*** MATERIAL PROVIDED ***

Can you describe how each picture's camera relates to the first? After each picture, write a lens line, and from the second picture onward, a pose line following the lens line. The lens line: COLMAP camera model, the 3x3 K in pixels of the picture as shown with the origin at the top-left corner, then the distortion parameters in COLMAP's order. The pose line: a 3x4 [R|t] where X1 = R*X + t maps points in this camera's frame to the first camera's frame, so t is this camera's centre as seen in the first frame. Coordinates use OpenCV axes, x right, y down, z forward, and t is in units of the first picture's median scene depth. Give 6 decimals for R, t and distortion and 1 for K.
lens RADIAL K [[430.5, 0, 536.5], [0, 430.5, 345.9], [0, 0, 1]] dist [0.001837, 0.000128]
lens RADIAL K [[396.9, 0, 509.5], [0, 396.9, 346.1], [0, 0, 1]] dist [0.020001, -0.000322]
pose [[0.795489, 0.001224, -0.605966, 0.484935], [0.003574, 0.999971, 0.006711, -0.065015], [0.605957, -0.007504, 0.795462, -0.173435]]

***
*** MATERIAL PROVIDED ***

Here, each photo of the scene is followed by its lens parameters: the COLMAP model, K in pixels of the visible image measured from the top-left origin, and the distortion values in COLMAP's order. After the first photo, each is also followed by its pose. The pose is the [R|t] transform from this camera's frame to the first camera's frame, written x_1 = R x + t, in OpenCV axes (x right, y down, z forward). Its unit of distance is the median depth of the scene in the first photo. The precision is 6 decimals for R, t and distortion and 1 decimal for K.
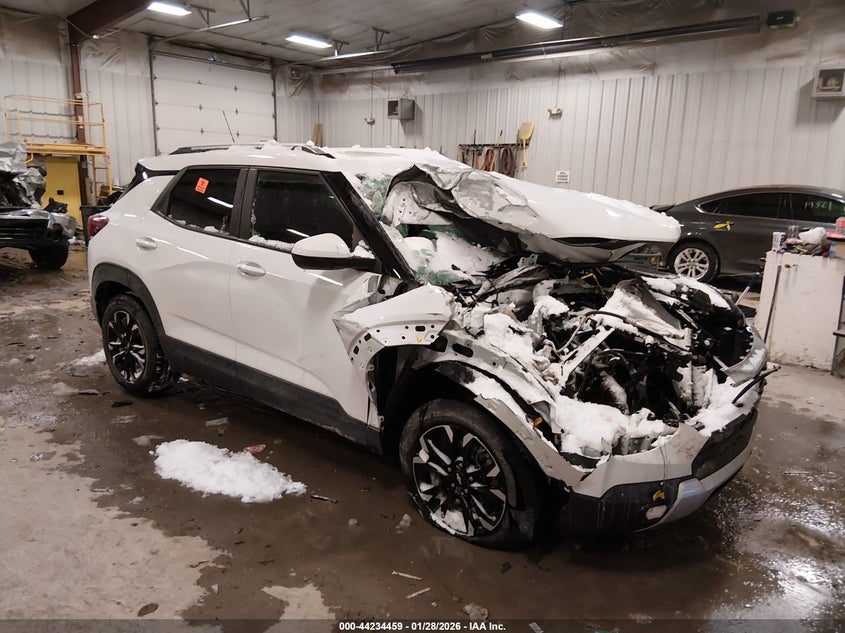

***
*** MATERIAL PROVIDED ***

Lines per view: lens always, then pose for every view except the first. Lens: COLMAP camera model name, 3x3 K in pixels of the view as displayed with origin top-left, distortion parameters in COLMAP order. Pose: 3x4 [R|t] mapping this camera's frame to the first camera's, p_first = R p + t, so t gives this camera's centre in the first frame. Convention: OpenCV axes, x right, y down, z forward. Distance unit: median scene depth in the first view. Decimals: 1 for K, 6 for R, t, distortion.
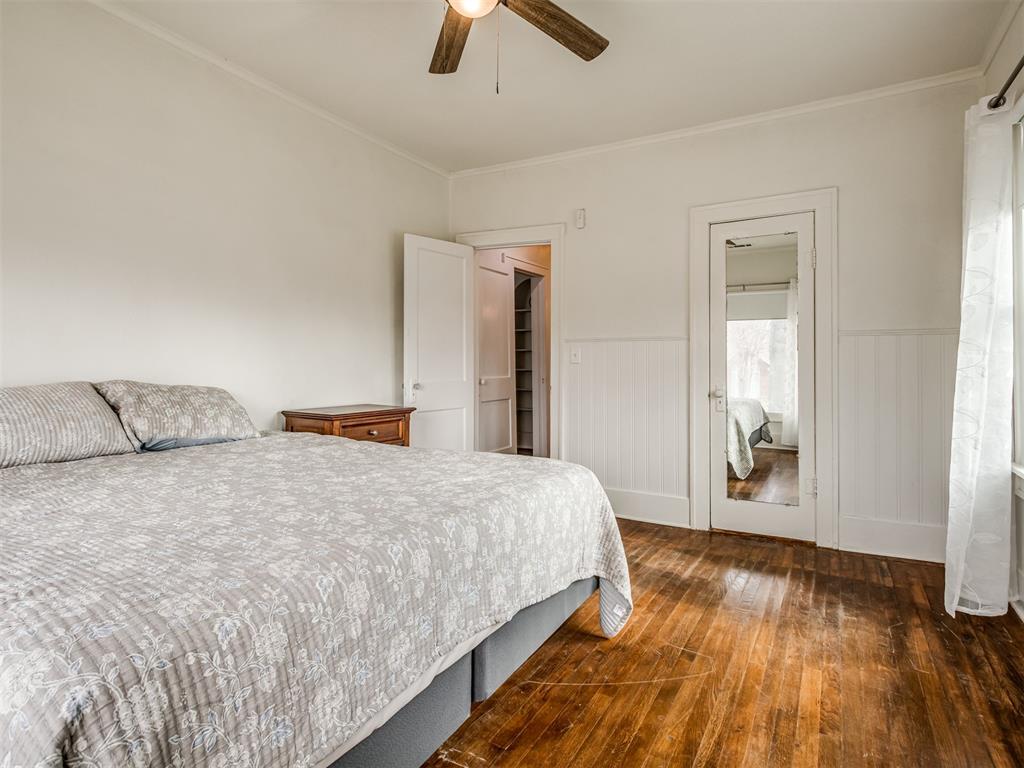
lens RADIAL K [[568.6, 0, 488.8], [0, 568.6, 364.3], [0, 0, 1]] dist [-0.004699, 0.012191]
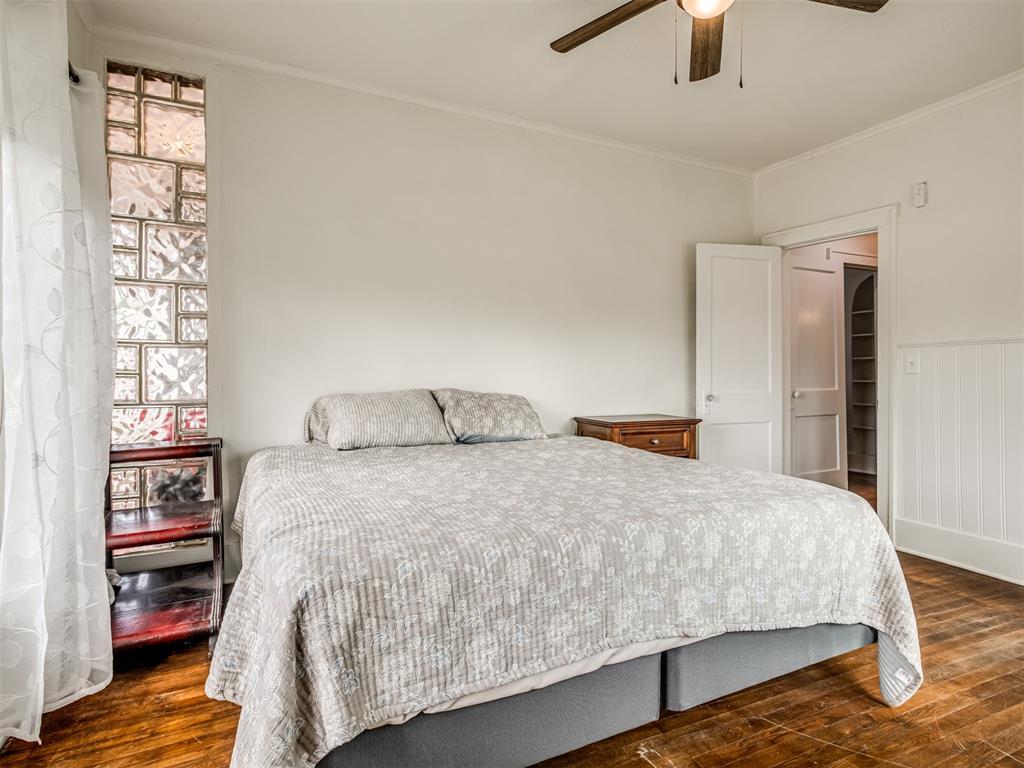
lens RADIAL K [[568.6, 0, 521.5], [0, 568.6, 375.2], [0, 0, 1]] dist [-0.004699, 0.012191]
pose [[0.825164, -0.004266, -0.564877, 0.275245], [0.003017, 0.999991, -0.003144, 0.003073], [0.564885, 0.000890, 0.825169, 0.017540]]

***

_WHAT YOU ARE ASKED TO DO_
Extract every line of the data above that contains the string "first". Matching is case-sensitive.

_WRITTEN RESPONSE_
Can you describe how each picture's camera relates to the first? After each picture, write a lens line, and from the second picture onward, a pose line following the lens line. The lens line: COLMAP camera model, the 3x3 K in pixels of the picture as shown with the origin at the top-left corner, then the distortion parameters in COLMAP's order. The pose line: a 3x4 [R|t] where X1 = R*X + t maps points in this camera's frame to the first camera's frame, so t is this camera's centre as seen in the first frame. Coordinates use OpenCV axes, x right, y down, z forward, and t is in units of the first picture's median scene depth. Give 6 decimals for R, t and distortion and 1 for K.
Here, each photo of the scene is followed by its lens parameters: the COLMAP model, K in pixels of the visible image measured from the top-left origin, and the distortion values in COLMAP's order. After the first photo, each is also followed by its pose. The pose is the [R|t] transform from this camera's frame to the first camera's frame, written x_1 = R x + t, in OpenCV axes (x right, y down, z forward). Its unit of distance is the median depth of the scene in the first photo. The precision is 6 decimals for R, t and distortion and 1 decimal for K.
Lines per view: lens always, then pose for every view except the first. Lens: COLMAP camera model name, 3x3 K in pixels of the view as displayed with origin top-left, distortion parameters in COLMAP order. Pose: 3x4 [R|t] mapping this camera's frame to the first camera's, p_first = R p + t, so t gives this camera's centre in the first frame. Convention: OpenCV axes, x right, y down, z forward. Distance unit: median scene depth in the first view. Decimals: 1 for K, 6 for R, t, distortion.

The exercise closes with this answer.